Stored data
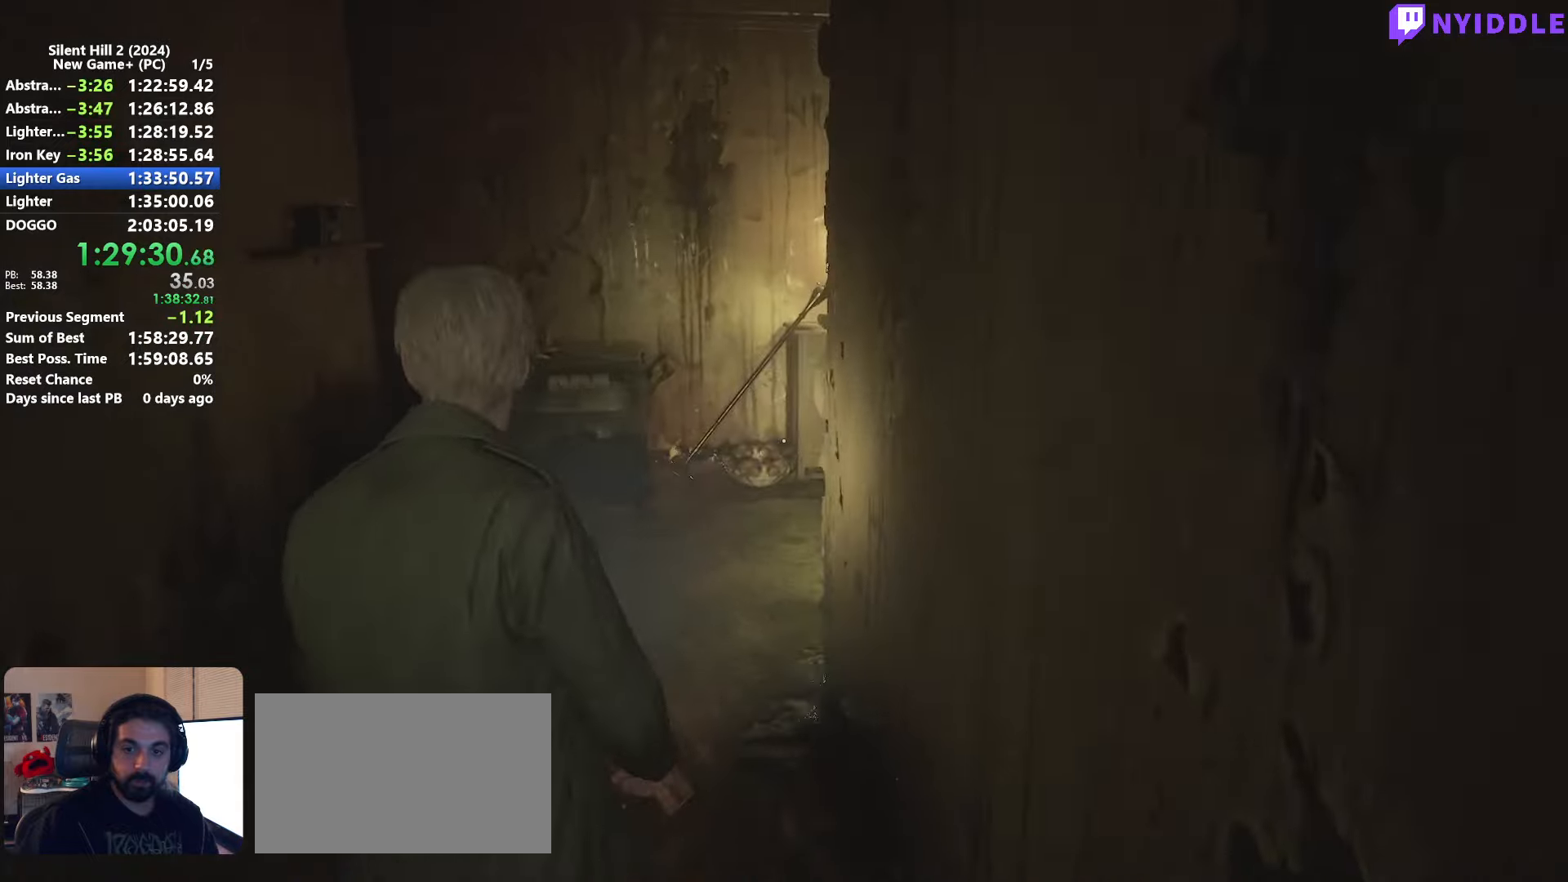
{"keys": ["shift", "w"], "mouse": [], "events": []}
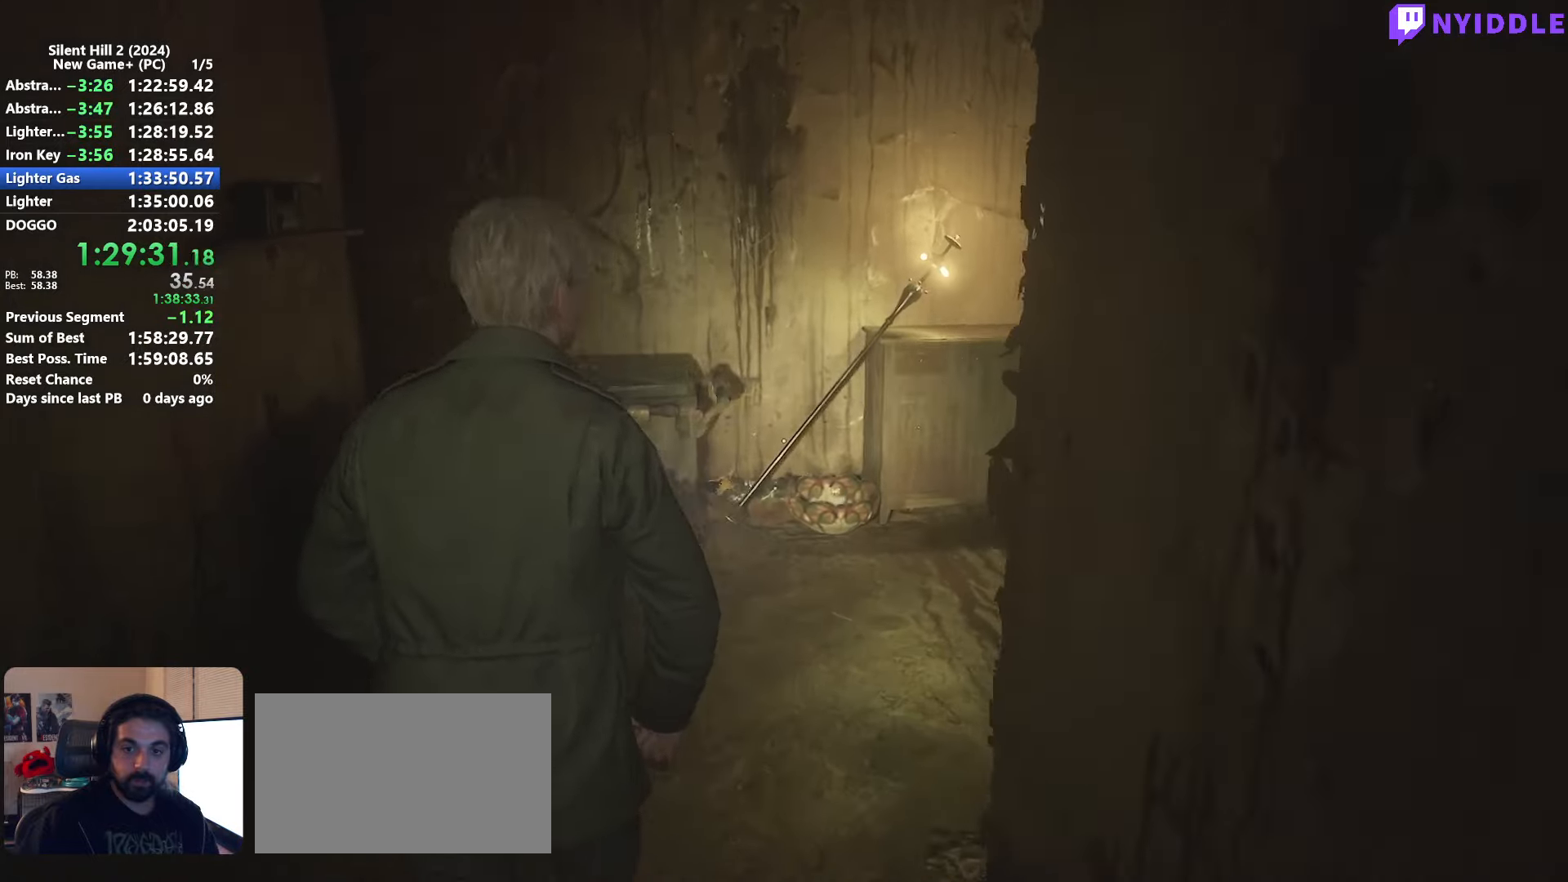
{"keys": ["shift", "w"], "mouse": [], "events": [[267, "a", "down"], [417, "a", "up"]]}
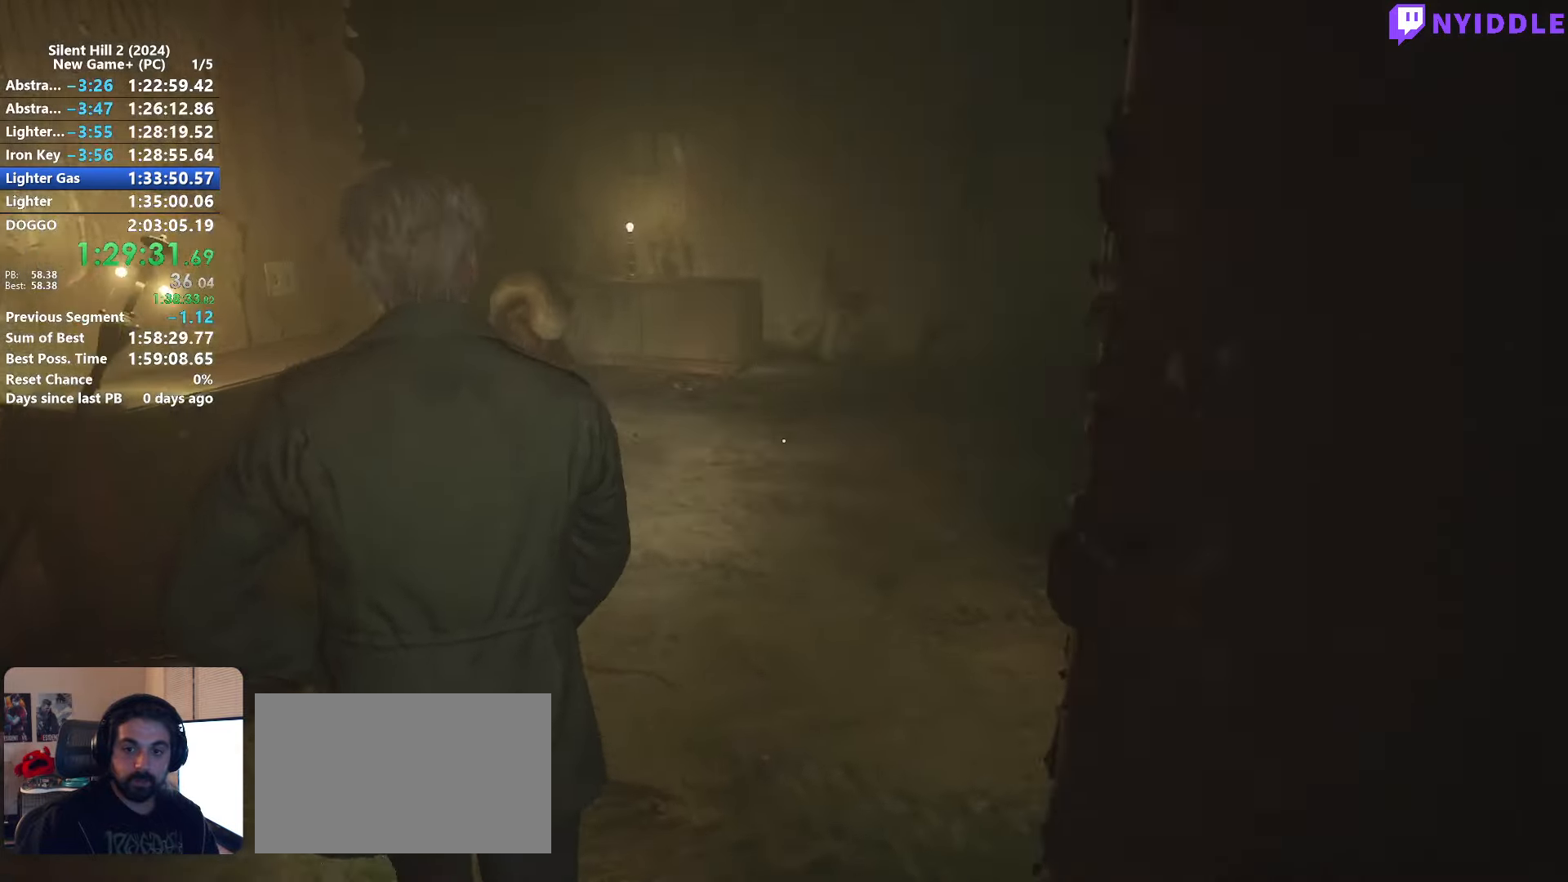
{"keys": ["shift", "w"], "mouse": [], "events": [[333, "mouse_left", "down"], [433, "mouse_left", "up"]]}
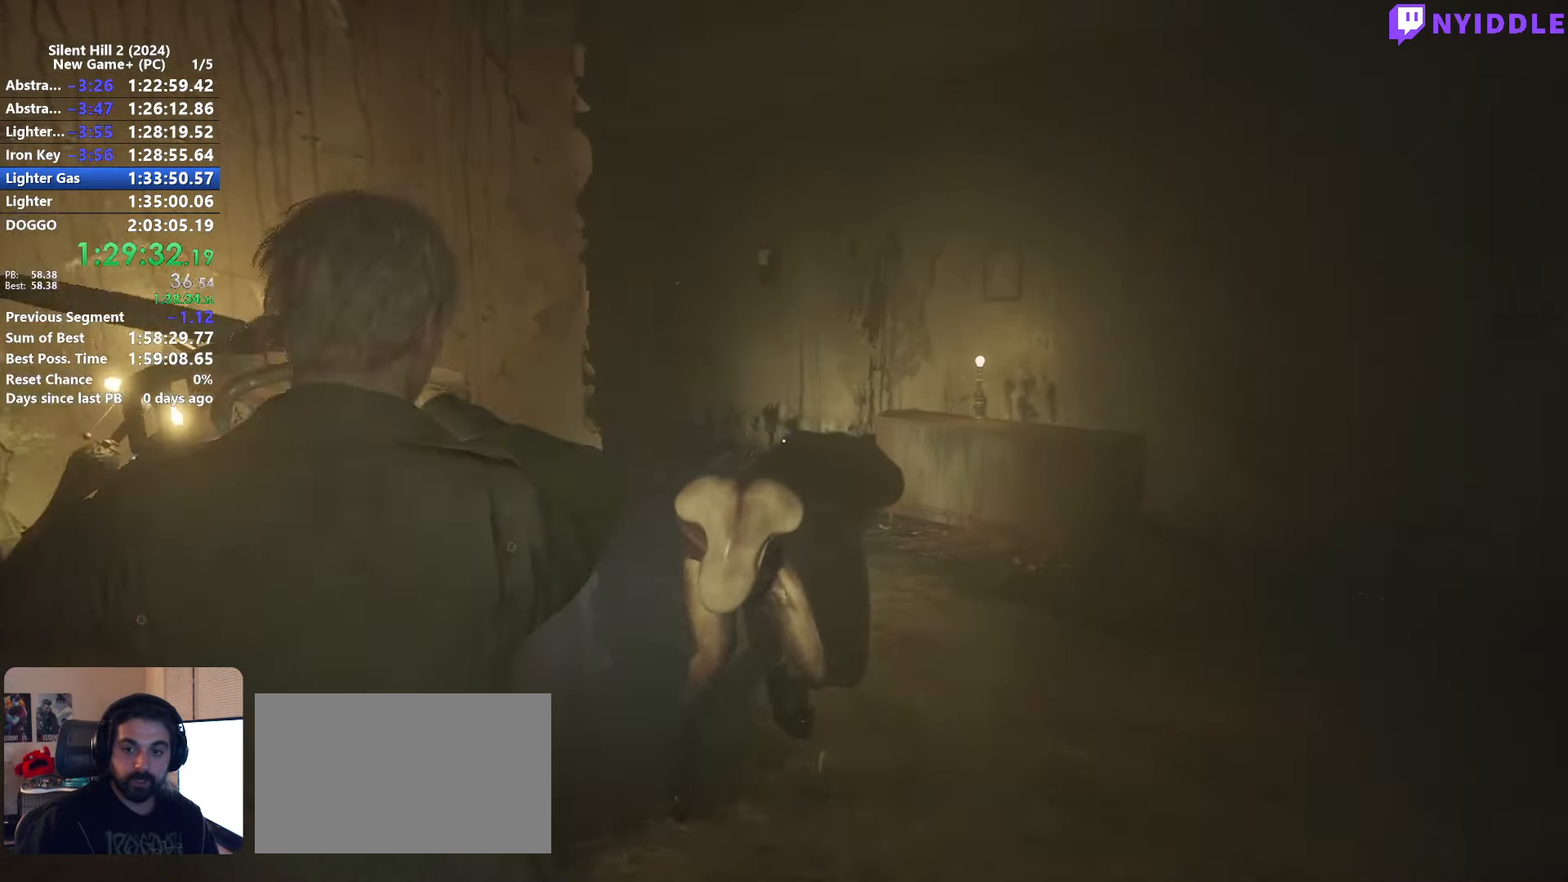
{"keys": [], "mouse": [], "events": [[17, "mouse_left", "down"], [67, "w", "up"], [117, "mouse_left", "up"], [117, "shift", "up"], [217, "mouse_left", "down"], [250, "mouse_left", "up"], [350, "mouse_left", "down"], [450, "mouse_left", "up"]]}
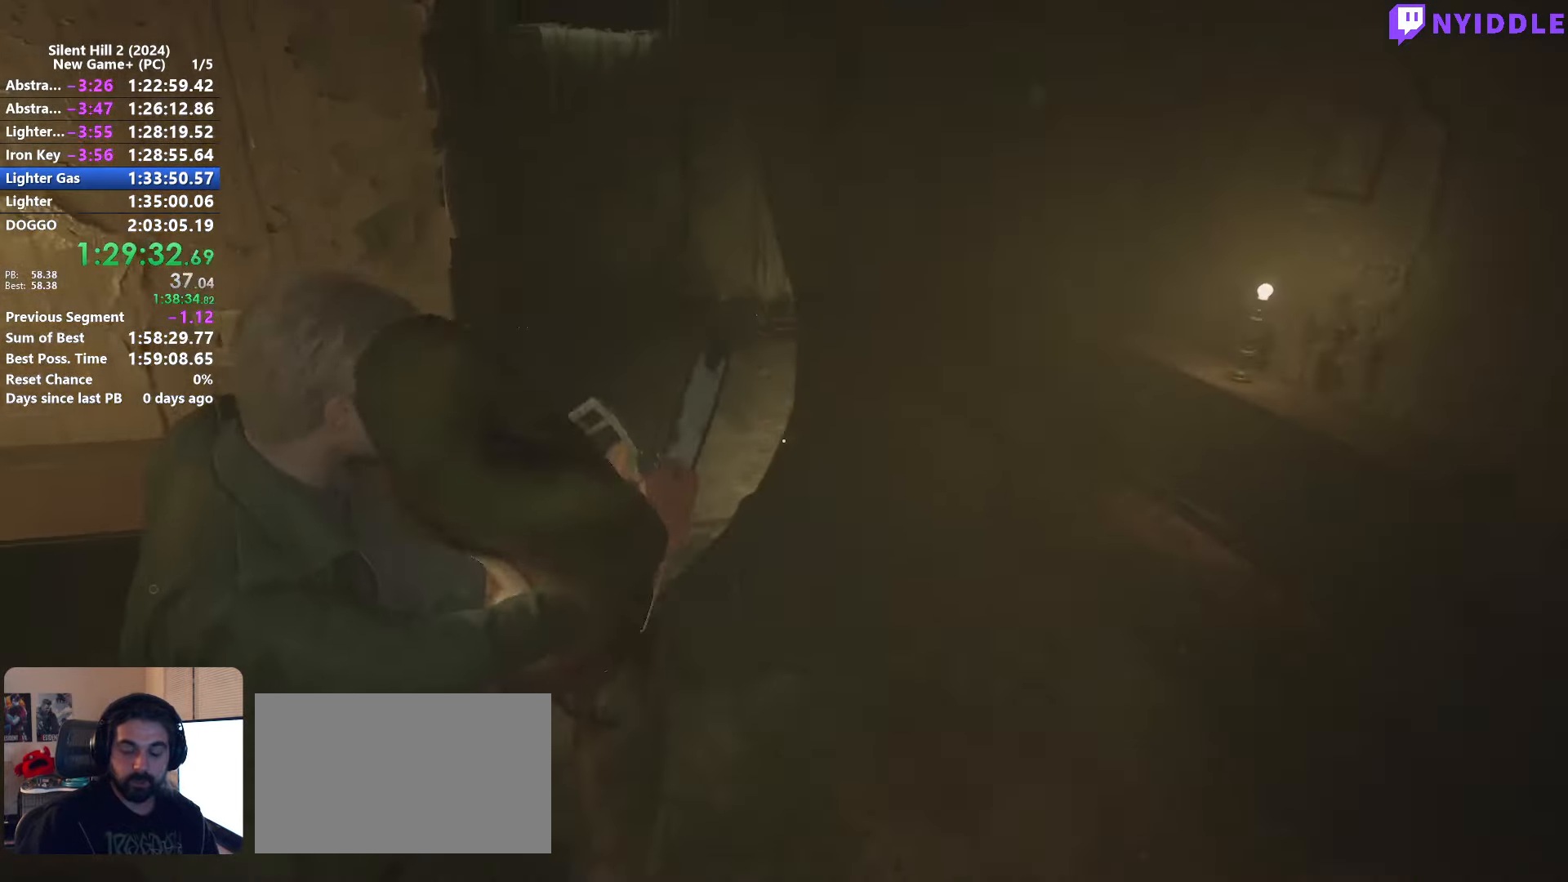
{"keys": ["w"], "mouse": [], "events": [[33, "mouse_left", "down"], [83, "s", "down"], [133, "mouse_left", "up"], [233, "mouse_left", "down"], [233, "s", "up"], [317, "mouse_left", "up"], [367, "w", "down"], [417, "mouse_left", "down"], [467, "mouse_left", "up"]]}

About this exercise
The full data, repeated exactly and stripped of its pictures, is the expected answer.

Written reply
{"keys": ["shift", "w"], "mouse": [], "events": []}
{"keys": ["shift", "w"], "mouse": [], "events": [[267, "a", "down"], [417, "a", "up"]]}
{"keys": ["shift", "w"], "mouse": [], "events": [[333, "mouse_left", "down"], [433, "mouse_left", "up"]]}
{"keys": [], "mouse": [], "events": [[17, "mouse_left", "down"], [67, "w", "up"], [117, "mouse_left", "up"], [117, "shift", "up"], [217, "mouse_left", "down"], [250, "mouse_left", "up"], [350, "mouse_left", "down"], [450, "mouse_left", "up"]]}
{"keys": ["w"], "mouse": [], "events": [[33, "mouse_left", "down"], [83, "s", "down"], [133, "mouse_left", "up"], [233, "mouse_left", "down"], [233, "s", "up"], [317, "mouse_left", "up"], [367, "w", "down"], [417, "mouse_left", "down"], [467, "mouse_left", "up"]]}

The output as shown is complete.